▶ EXERCISE DIRECTIONS: For this exercise, return all the data word for word, with images left out.
--- INPUT RECORDS Enclosed Below ---
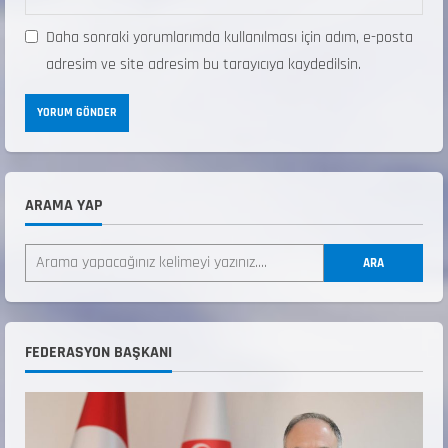
Daha sonraki yorumlarımda kullanılması için adım, e-posta
adresim ve site adresim bu tarayıcıya kaydedilsin.
ARAMA YAP
ANALİG TEKERLEKLİ KAYAK TÜRKİYE
ŞAMPİYONASI
ARA
22 Temmuz 2026
2
ANALİG TEKERLEKLİ KAYAK TÜRKİYE
FEDERASYON BAŞKANI
ŞAMPİYONASI GÖREVLİ LİSTESİ
22 Temmuz 2026
3
Teknik Kurul ve Alt Kurul Üyelerimiz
--- End of Enclosed INPUT RECORDS ---
▶ ANSWER TO THE PROBLEM:
Daha sonraki yorumlarımda kullanılması için adım, e-posta
adresim ve site adresim bu tarayıcıya kaydedilsin.
ARAMA YAP
ANALİG TEKERLEKLİ KAYAK TÜRKİYE
ŞAMPİYONASI
ARA
22 Temmuz 2026
2
ANALİG TEKERLEKLİ KAYAK TÜRKİYE
FEDERASYON BAŞKANI
ŞAMPİYONASI GÖREVLİ LİSTESİ
22 Temmuz 2026
3
Teknik Kurul ve Alt Kurul Üyelerimiz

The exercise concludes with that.